Current Dodgers star pitcher Walker Buehler remembered Lasorda as “one of the most passionate and entertaining people I’ve been around in my life.”

D-backs CEO and team president Derrick Hall, who started his front office career in the Dodgers’ organization, rising to vice president of public relations, treasured the time he got to spend with Lasorda.

“I am so sad with the passing of Tommy Lasorda, who was such an important part of my life and career,” Hall said. “I will cherish the meals, stories, laughs and travels forever. One of a kind legend.”

But it wasn’t just those who played or worked with Lasorda who felt a sense of loss on Friday.

Tony La Russa had high praise for his fellow Hall of Fame manager:

“Tommy is in the conversation of greatest managers. He was an outstanding ambassador for baseball that influenced and entertained fans everywhere. He also was a great leader and championship game strategist. Gone but will never be forgotten!”

“Nobody lived, breathed, and slept baseball more than Tommy Lasorda,” Alex Rodriguez said. “He was more than just a World Series-winning manager for those great L.A. teams in the ‘80s. He BLED Dodger blue. He was a true gentleman, along with being a champion and Hall of Famer.”

Hall of Famer Frank Thomas remembered Lasorda’s love for the game as “second to none.”

Hall of Fame catcher Johnny Bench, who appeared with Lasorda on “The Baseball Bunch” television series in the 1980s, offered his condolences. Lasorda was the “Dugout Wizard” on the program.

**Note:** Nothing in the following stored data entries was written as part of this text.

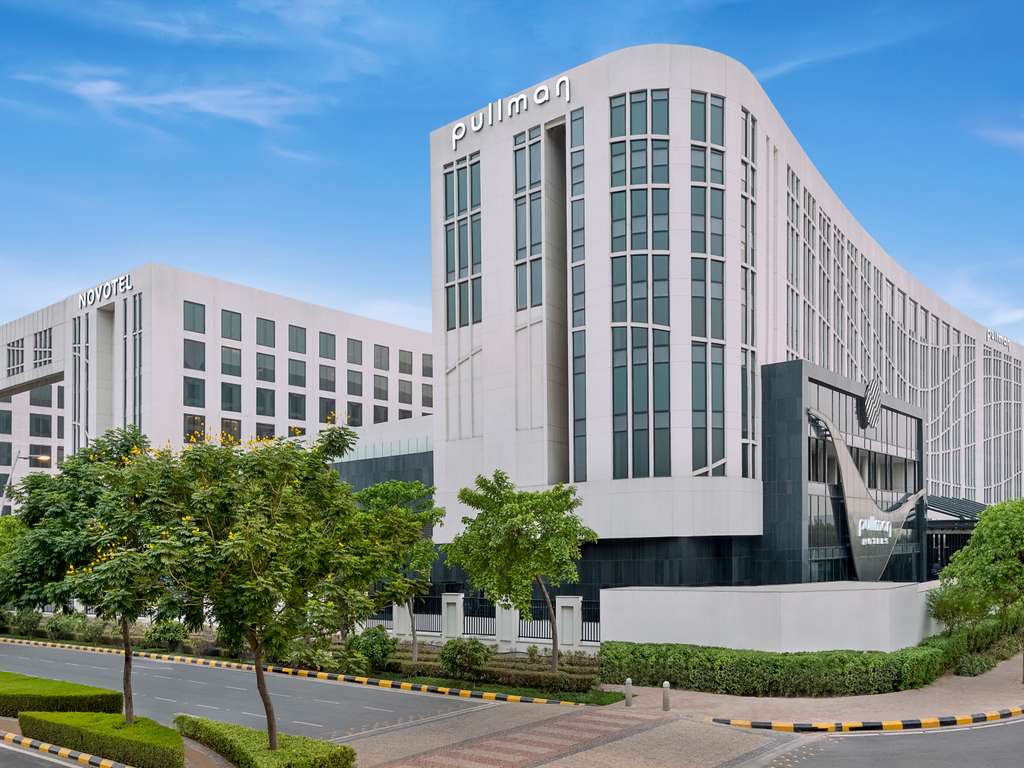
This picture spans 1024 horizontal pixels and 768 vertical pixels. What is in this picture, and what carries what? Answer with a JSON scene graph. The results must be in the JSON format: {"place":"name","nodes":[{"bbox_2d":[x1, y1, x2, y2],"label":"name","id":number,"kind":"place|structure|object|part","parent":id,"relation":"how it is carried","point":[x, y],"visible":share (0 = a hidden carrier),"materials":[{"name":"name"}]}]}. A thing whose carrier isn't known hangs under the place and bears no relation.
{"place":"outdoors","nodes":[
{"label":"outdoors","id":0,"kind":"place"},
{"bbox_2d":[15,68,322,150],"label":"cloud","id":1,"kind":"structure","parent":0,"point":[104,89],"materials":[{"name":"white"}]},
{"bbox_2d":[0,264,432,536],"label":"hotel","id":2,"kind":"structure","parent":0,"point":[291,306],"materials":[{"name":"white paint"}]},
{"bbox_2d":[0,409,12,434],"label":"window","id":3,"kind":"structure","parent":2,"relation":"in","point":[7,420],"materials":[{"name":"glass"}]},
{"bbox_2d":[6,339,23,375],"label":"window","id":4,"kind":"structure","parent":2,"relation":"in","point":[13,353],"materials":[{"name":"grey glass"}]},
{"bbox_2d":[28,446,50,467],"label":"window","id":5,"kind":"structure","parent":2,"relation":"in","point":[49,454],"materials":[{"name":"grey glass"}]},
{"bbox_2d":[29,413,52,436],"label":"window","id":6,"kind":"structure","parent":2,"relation":"in","point":[39,420],"materials":[{"name":"grey glass"}]},
{"bbox_2d":[29,385,52,406],"label":"window","id":7,"kind":"structure","parent":2,"relation":"in","point":[39,403],"materials":[{"name":"grey glass"}]},
{"bbox_2d":[32,329,51,365],"label":"window","id":8,"kind":"structure","parent":2,"relation":"in","point":[45,351],"materials":[{"name":"grey glass"}]},
{"bbox_2d":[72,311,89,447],"label":"window","id":9,"kind":"structure","parent":2,"relation":"in","point":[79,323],"materials":[{"name":"glass"}]},
{"bbox_2d":[76,273,130,307],"label":"building sign","id":10,"kind":"object","parent":2,"relation":"attached to","point":[107,285],"visible":0.97,"materials":[{"name":"white metal"}]},
{"bbox_2d":[130,293,140,428],"label":"window","id":11,"kind":"structure","parent":2,"relation":"in","point":[134,310],"materials":[{"name":"glass"}]},
{"bbox_2d":[183,377,204,407],"label":"window","id":12,"kind":"structure","parent":2,"relation":"in","point":[191,386],"materials":[{"name":"glass"}]},
{"bbox_2d":[183,301,205,333],"label":"window","id":13,"kind":"structure","parent":2,"relation":"in","point":[193,313],"materials":[{"name":"glass"}]},
{"bbox_2d":[183,339,205,370],"label":"window","id":14,"kind":"structure","parent":2,"relation":"in","point":[191,353],"materials":[{"name":"glass"}]},
{"bbox_2d":[185,414,206,441],"label":"window","id":15,"kind":"structure","parent":2,"relation":"in","point":[189,420],"materials":[{"name":"glass"}]},
{"bbox_2d":[219,417,240,441],"label":"window","id":16,"kind":"structure","parent":2,"relation":"in","point":[230,420],"materials":[{"name":"grey glass"}]},
{"bbox_2d":[220,309,242,341],"label":"window","id":17,"kind":"structure","parent":2,"relation":"in","point":[232,315],"materials":[{"name":"glass"}]},
{"bbox_2d":[220,345,242,376],"label":"window","id":18,"kind":"structure","parent":2,"relation":"in","point":[232,360],"materials":[{"name":"glass"}]},
{"bbox_2d":[220,382,242,412],"label":"window","id":19,"kind":"structure","parent":2,"relation":"in","point":[230,390],"materials":[{"name":"glass"}]},
{"bbox_2d":[255,351,275,381],"label":"window","id":20,"kind":"structure","parent":2,"relation":"in","point":[259,360],"materials":[{"name":"glass"}]},
{"bbox_2d":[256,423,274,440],"label":"window","id":21,"kind":"structure","parent":2,"relation":"in","point":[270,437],"materials":[{"name":"grey glass"}]},
{"bbox_2d":[256,318,275,347],"label":"window","id":22,"kind":"structure","parent":2,"relation":"in","point":[266,330],"materials":[{"name":"glass"}]},
{"bbox_2d":[256,387,276,415],"label":"window","id":23,"kind":"structure","parent":2,"relation":"in","point":[261,396],"materials":[{"name":"glass"}]},
{"bbox_2d":[287,392,305,419],"label":"window","id":24,"kind":"structure","parent":2,"relation":"in","point":[295,409],"materials":[{"name":"glass"}]},
{"bbox_2d":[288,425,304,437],"label":"window","id":25,"kind":"structure","parent":2,"relation":"in","point":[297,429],"materials":[{"name":"black glass"}]},
{"bbox_2d":[287,325,306,353],"label":"window","id":26,"kind":"structure","parent":2,"relation":"in","point":[297,336],"materials":[{"name":"glass"}]},
{"bbox_2d":[288,358,306,386],"label":"window","id":27,"kind":"structure","parent":2,"relation":"in","point":[297,377],"materials":[{"name":"glass"}]},
{"bbox_2d":[319,398,335,424],"label":"window","id":28,"kind":"structure","parent":2,"relation":"in","point":[329,409],"materials":[{"name":"grey glass"}]},
{"bbox_2d":[319,331,335,359],"label":"window","id":29,"kind":"structure","parent":2,"relation":"in","point":[325,345],"materials":[{"name":"grey glass"}]},
{"bbox_2d":[319,364,335,392],"label":"window","id":30,"kind":"structure","parent":2,"relation":"in","point":[325,379],"materials":[{"name":"grey glass"}]},
{"bbox_2d":[347,339,362,364],"label":"window","id":31,"kind":"structure","parent":2,"relation":"in","point":[352,345],"materials":[{"name":"grey glass"}]},
{"bbox_2d":[347,369,362,395],"label":"window","id":32,"kind":"structure","parent":2,"relation":"in","point":[357,386],"materials":[{"name":"grey glass"}]},
{"bbox_2d":[346,402,363,426],"label":"window","id":33,"kind":"structure","parent":2,"relation":"in","point":[355,424],"materials":[{"name":"grey glass"}]},
{"bbox_2d":[372,375,389,400],"label":"window","id":34,"kind":"structure","parent":2,"relation":"in","point":[386,390],"materials":[{"name":"grey glass"}]},
{"bbox_2d":[373,404,388,423],"label":"window","id":35,"kind":"structure","parent":2,"relation":"in","point":[384,420],"materials":[{"name":"grey glass"}]},
{"bbox_2d":[373,344,390,370],"label":"window","id":36,"kind":"structure","parent":2,"relation":"in","point":[380,358],"materials":[{"name":"grey glass"}]},
{"bbox_2d":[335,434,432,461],"label":"glass railing","id":37,"kind":"object","parent":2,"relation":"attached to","point":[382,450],"visible":0.38,"materials":[{"name":"glass"}]},
{"bbox_2d":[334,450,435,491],"label":"wall","id":38,"kind":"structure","parent":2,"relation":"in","point":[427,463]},
{"bbox_2d":[398,378,412,404],"label":"window","id":39,"kind":"structure","parent":2,"relation":"in","point":[408,390],"materials":[{"name":"grey glass"}]},
{"bbox_2d":[398,350,413,374],"label":"window","id":40,"kind":"structure","parent":2,"relation":"in","point":[405,360],"materials":[{"name":"grey glass"}]},
{"bbox_2d":[421,353,432,377],"label":"window","id":41,"kind":"structure","parent":2,"relation":"in","point":[431,371],"materials":[{"name":"grey glass"}]},
{"bbox_2d":[421,382,433,409],"label":"window","id":42,"kind":"structure","parent":2,"relation":"in","point":[431,401],"materials":[{"name":"grey glass"}]},
{"bbox_2d":[0,642,495,740],"label":"road","id":43,"kind":"structure","parent":0,"point":[181,665],"materials":[{"name":"grey asphalt"}]},
{"bbox_2d":[0,0,1023,371],"label":"sky","id":44,"kind":"structure","parent":0,"point":[109,89],"materials":[{"name":"blue"}]},
{"bbox_2d":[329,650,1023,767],"label":"pavement","id":45,"kind":"structure","parent":0,"point":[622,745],"materials":[{"name":"brick"}]},
{"bbox_2d":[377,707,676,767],"label":"brick paving","id":46,"kind":"structure","parent":45,"relation":"on","point":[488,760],"materials":[{"name":"red brick"}]},
{"bbox_2d":[624,678,632,706],"label":"bollard","id":47,"kind":"object","parent":45,"relation":"on","point":[628,685],"visible":1,"materials":[{"name":"grey"}]},
{"bbox_2d":[662,680,671,711],"label":"bollard","id":48,"kind":"object","parent":45,"relation":"on","point":[666,685],"visible":1,"materials":[{"name":"grey"}]},
{"bbox_2d":[604,626,999,697],"label":"hedge","id":49,"kind":"object","parent":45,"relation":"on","point":[813,661],"visible":0.89,"materials":[{"name":"green plant"}]},
{"bbox_2d":[705,706,1023,733],"label":"curb","id":50,"kind":"structure","parent":45,"relation":"on","point":[942,719],"materials":[{"name":"multicoloured concrete"}]},
{"bbox_2d":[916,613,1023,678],"label":"hedge","id":51,"kind":"object","parent":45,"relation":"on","point":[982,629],"visible":0.58,"materials":[{"name":"green plant"}]},
{"bbox_2d":[952,653,994,676],"label":"shrub","id":52,"kind":"object","parent":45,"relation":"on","point":[963,672],"visible":0.85,"materials":[{"name":"green plant"}]},
{"bbox_2d":[930,494,1023,684],"label":"tree","id":53,"kind":"object","parent":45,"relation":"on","point":[991,510],"visible":0.99,"materials":[{"name":"green plant"}]},
{"bbox_2d":[426,48,1023,609],"label":"hotel","id":54,"kind":"structure","parent":0,"point":[643,80],"materials":[{"name":"white paint"}]},
{"bbox_2d":[443,151,482,327],"label":"window","id":55,"kind":"structure","parent":54,"relation":"in","point":[458,196],"materials":[{"name":"glass"}]},
{"bbox_2d":[450,73,570,145],"label":"building sign","id":56,"kind":"object","parent":54,"relation":"attached to","point":[567,84],"visible":0.97,"materials":[{"name":"white metal"}]},
{"bbox_2d":[514,126,542,310],"label":"window","id":57,"kind":"structure","parent":54,"relation":"in","point":[535,198],"materials":[{"name":"glass"}]},
{"bbox_2d":[569,103,585,475],"label":"window","id":58,"kind":"structure","parent":54,"relation":"in","point":[575,119],"materials":[{"name":"glass"}]},
{"bbox_2d":[608,86,670,477],"label":"window","id":59,"kind":"structure","parent":54,"relation":"in","point":[643,181],"materials":[{"name":"glass"}]},
{"bbox_2d":[690,88,727,477],"label":"window","id":60,"kind":"structure","parent":54,"relation":"in","point":[696,102],"materials":[{"name":"glass"}]},
{"bbox_2d":[741,100,757,477],"label":"window","id":61,"kind":"structure","parent":54,"relation":"in","point":[745,181],"materials":[{"name":"glass"}]},
{"bbox_2d":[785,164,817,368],"label":"window","id":62,"kind":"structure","parent":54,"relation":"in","point":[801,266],"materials":[{"name":"grey glass"}]},
{"bbox_2d":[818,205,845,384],"label":"window","id":63,"kind":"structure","parent":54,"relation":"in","point":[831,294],"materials":[{"name":"grey glass"}]},
{"bbox_2d":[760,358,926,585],"label":"entrance portal","id":64,"kind":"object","parent":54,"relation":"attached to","point":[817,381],"visible":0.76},
{"bbox_2d":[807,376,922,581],"label":"window","id":65,"kind":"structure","parent":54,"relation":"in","point":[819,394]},
{"bbox_2d":[807,405,924,580],"label":"sign","id":66,"kind":"object","parent":54,"relation":"attached to","point":[859,532],"visible":0.91,"materials":[{"name":"grey metal"}]},
{"bbox_2d":[859,375,882,427],"label":"emblem","id":67,"kind":"object","parent":54,"relation":"attached to","point":[876,409],"visible":0.98,"materials":[{"name":"silver metal"}]},
{"bbox_2d":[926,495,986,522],"label":"canopy","id":68,"kind":"object","parent":54,"relation":"attached to","point":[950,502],"visible":0.4,"materials":[{"name":"metal"}]},
{"bbox_2d":[986,328,1009,349],"label":"building sign","id":69,"kind":"object","parent":54,"relation":"attached to","point":[991,334],"visible":0.72,"materials":[{"name":"white metal"}]},
{"bbox_2d":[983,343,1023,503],"label":"window","id":70,"kind":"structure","parent":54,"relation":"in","point":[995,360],"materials":[{"name":"grey glass"}]},
{"bbox_2d":[601,580,944,652],"label":"low wall","id":71,"kind":"structure","parent":0,"point":[628,592],"materials":[{"name":"white"}]},
{"bbox_2d":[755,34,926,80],"label":"cloud","id":72,"kind":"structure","parent":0,"point":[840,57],"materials":[{"name":"white"}]},
{"bbox_2d":[749,716,1023,767],"label":"road","id":73,"kind":"structure","parent":0,"point":[993,730],"materials":[{"name":"grey asphalt"}]},
{"bbox_2d":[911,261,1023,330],"label":"cloud","id":74,"kind":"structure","parent":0,"point":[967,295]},
{"bbox_2d":[972,124,1023,151],"label":"cloud","id":75,"kind":"structure","parent":0,"point":[1003,136],"materials":[{"name":"white"}]},
{"label":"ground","id":76,"kind":"structure","parent":0},
{"bbox_2d":[0,512,27,562],"label":"tree","id":77,"kind":"object","parent":76,"relation":"on","point":[3,530],"visible":0.42,"materials":[{"name":"green plant"}]},
{"bbox_2d":[0,451,50,510],"label":"street lamp","id":78,"kind":"object","parent":76,"relation":"on","point":[41,457],"visible":0.38,"materials":[{"name":"metal"}]},
{"bbox_2d":[0,671,122,716],"label":"hedge","id":79,"kind":"object","parent":76,"relation":"on","point":[7,713],"visible":0.83,"materials":[{"name":"green plant"}]},
{"bbox_2d":[0,729,129,767],"label":"curb","id":80,"kind":"structure","parent":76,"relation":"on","point":[66,751],"materials":[{"name":"yellow concrete"}]},
{"bbox_2d":[1,427,181,717],"label":"tree","id":81,"kind":"object","parent":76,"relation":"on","point":[128,659],"visible":0.83,"materials":[{"name":"green plant"}]},
{"bbox_2d":[19,709,179,767],"label":"hedge","id":82,"kind":"object","parent":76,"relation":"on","point":[62,726],"visible":0.93,"materials":[{"name":"green plant"}]},
{"bbox_2d":[129,422,396,744],"label":"tree","id":83,"kind":"object","parent":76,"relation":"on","point":[255,538],"visible":0.98,"materials":[{"name":"green plant"}]},
{"label":"trunk","id":84,"kind":"part","parent":83,"relation":"part of","materials":[{"name":"brown wood"}]},
{"bbox_2d":[178,716,354,767],"label":"hedge","id":85,"kind":"object","parent":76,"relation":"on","point":[210,726],"visible":0.95,"materials":[{"name":"green plant"}]},
{"bbox_2d":[0,640,589,708],"label":"curb","id":86,"kind":"structure","parent":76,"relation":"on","point":[323,674],"materials":[{"name":"yellow paint"}]},
{"bbox_2d":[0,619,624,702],"label":"planting bed","id":87,"kind":"object","parent":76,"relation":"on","point":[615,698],"visible":0.51,"materials":[{"name":"green plant"}]},
{"bbox_2d":[7,608,43,636],"label":"shrub","id":88,"kind":"object","parent":87,"relation":"on","point":[30,624],"visible":0.87,"materials":[{"name":"green plant"}]},
{"bbox_2d":[46,612,93,641],"label":"shrub","id":89,"kind":"object","parent":87,"relation":"on","point":[58,629],"visible":0.84,"materials":[{"name":"green plant"}]},
{"bbox_2d":[142,618,189,650],"label":"shrub","id":90,"kind":"object","parent":87,"relation":"on","point":[168,631],"visible":0.81,"materials":[{"name":"green plant"}]},
{"bbox_2d":[345,626,396,672],"label":"shrub","id":91,"kind":"object","parent":87,"relation":"on","point":[365,646],"visible":0.83,"materials":[{"name":"green plant"}]},
{"bbox_2d":[354,478,444,666],"label":"tree","id":92,"kind":"object","parent":87,"relation":"on","point":[414,655],"visible":0.8,"materials":[{"name":"green plant"}]},
{"bbox_2d":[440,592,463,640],"label":"fence pillar","id":93,"kind":"structure","parent":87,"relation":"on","point":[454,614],"materials":[{"name":"white stone"}]},
{"bbox_2d":[439,637,490,679],"label":"shrub","id":94,"kind":"object","parent":87,"relation":"on","point":[463,652],"visible":0.97,"materials":[{"name":"green plant"}]},
{"bbox_2d":[380,642,602,693],"label":"hedge","id":95,"kind":"object","parent":87,"relation":"on","point":[550,676],"visible":0.61,"materials":[{"name":"green plant"}]},
{"bbox_2d":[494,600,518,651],"label":"fence pillar","id":96,"kind":"structure","parent":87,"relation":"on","point":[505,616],"materials":[{"name":"white paint"}]},
{"bbox_2d":[444,470,595,675],"label":"tree","id":97,"kind":"object","parent":87,"relation":"on","point":[512,510],"visible":0.99,"materials":[{"name":"green plant"}]},
{"bbox_2d":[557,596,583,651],"label":"fence pillar","id":98,"kind":"structure","parent":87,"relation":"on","point":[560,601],"materials":[{"name":"white stone"}]},
{"bbox_2d":[362,592,601,651],"label":"fence","id":99,"kind":"object","parent":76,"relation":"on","point":[461,601],"visible":0.5,"materials":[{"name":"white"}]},
{"bbox_2d":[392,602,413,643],"label":"fence pillar","id":100,"kind":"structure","parent":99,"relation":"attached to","point":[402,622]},
{"bbox_2d":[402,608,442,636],"label":"fence panel","id":101,"kind":"object","parent":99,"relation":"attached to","point":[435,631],"visible":0.63,"materials":[{"name":"black metal"}]},
{"bbox_2d":[461,597,496,637],"label":"fence panel","id":102,"kind":"object","parent":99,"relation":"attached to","point":[480,616],"visible":0.71,"materials":[{"name":"black metal"}]},
{"bbox_2d":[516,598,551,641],"label":"fence panel","id":103,"kind":"object","parent":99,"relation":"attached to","point":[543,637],"visible":0.65,"materials":[{"name":"black metal"}]},
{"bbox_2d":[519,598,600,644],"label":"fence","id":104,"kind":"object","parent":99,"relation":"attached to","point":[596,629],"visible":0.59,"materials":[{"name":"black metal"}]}
]}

“I’m saddened to hear of the passing of the great Tommy Lasorda, Mr. Dodger,” Hall of Fame pitcher Fergie Jenkins said. “My thoughts and prayers are with the Lasorda Family.”

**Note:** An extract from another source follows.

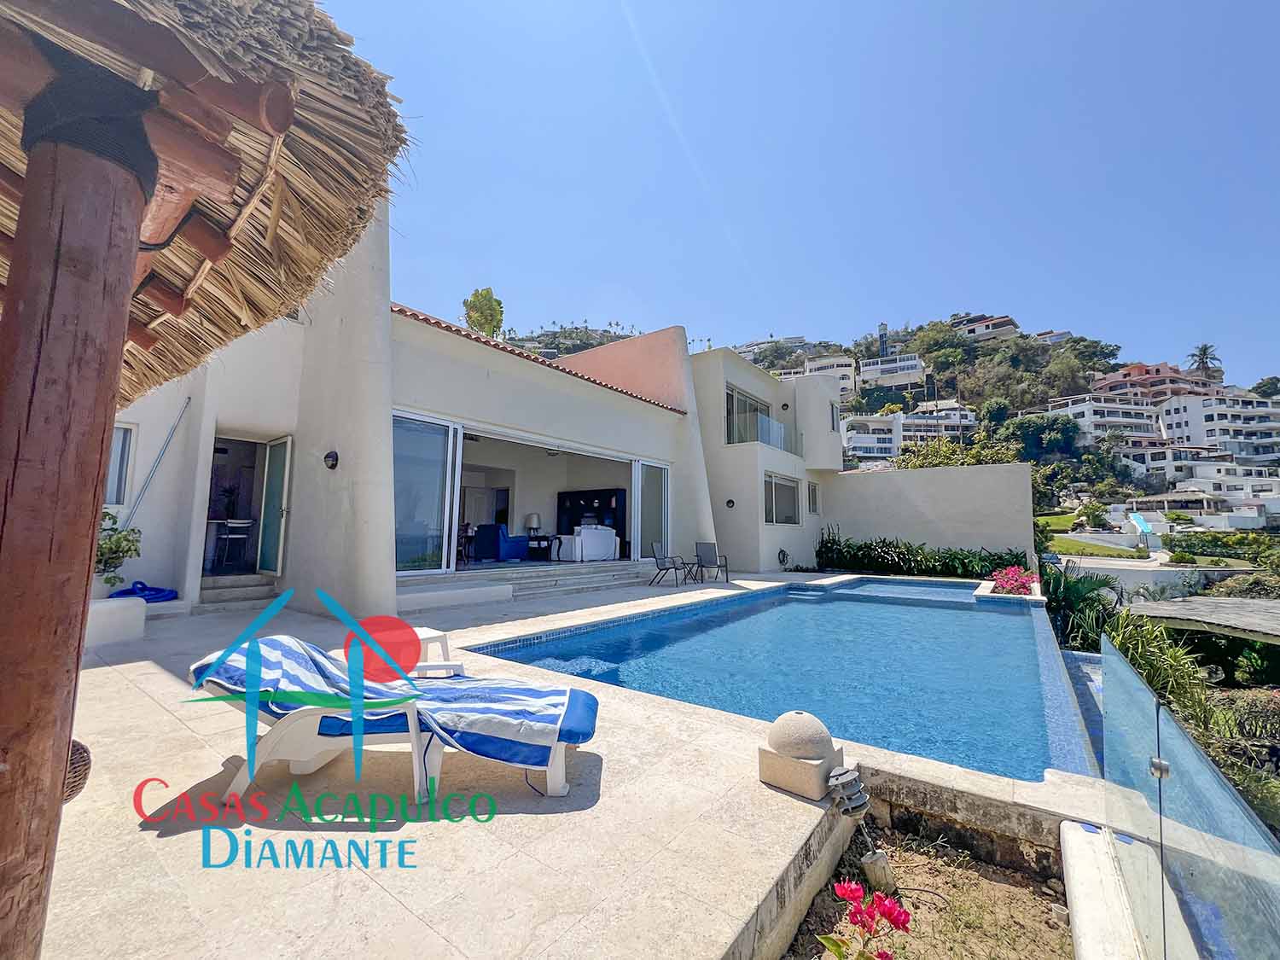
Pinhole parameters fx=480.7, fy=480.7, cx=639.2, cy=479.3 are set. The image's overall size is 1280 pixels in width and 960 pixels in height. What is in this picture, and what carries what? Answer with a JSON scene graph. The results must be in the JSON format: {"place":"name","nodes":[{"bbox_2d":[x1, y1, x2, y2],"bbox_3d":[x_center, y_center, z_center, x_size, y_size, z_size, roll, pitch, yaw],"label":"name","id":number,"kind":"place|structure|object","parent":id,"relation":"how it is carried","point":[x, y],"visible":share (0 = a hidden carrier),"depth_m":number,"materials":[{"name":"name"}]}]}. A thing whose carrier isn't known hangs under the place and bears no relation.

One of the biggest triumphs of Lasorda’s managerial career came in 1988, when his Dodger team beat the heavily-favored A’s in the World Series.

“The baseball community has lost a legend and one of the game’s great personalities,” the A’s said in a statement. “Our hearts go out to the Lasorda family and the entire Dodgers organization.”

During his managerial career, celebrities could often be seen in Lasorda’s office or sharing meals with him at restaurants, including legends like Frank Sinatra.

So, it is only fitting that some in Hollywood today are also mourning his loss, including Jimmy Kimmel:

“No one loved anything more than Tommy Lasorda loved the Dodgers — it was a thrill to know him. Sending love to his family, friends, players and fans.”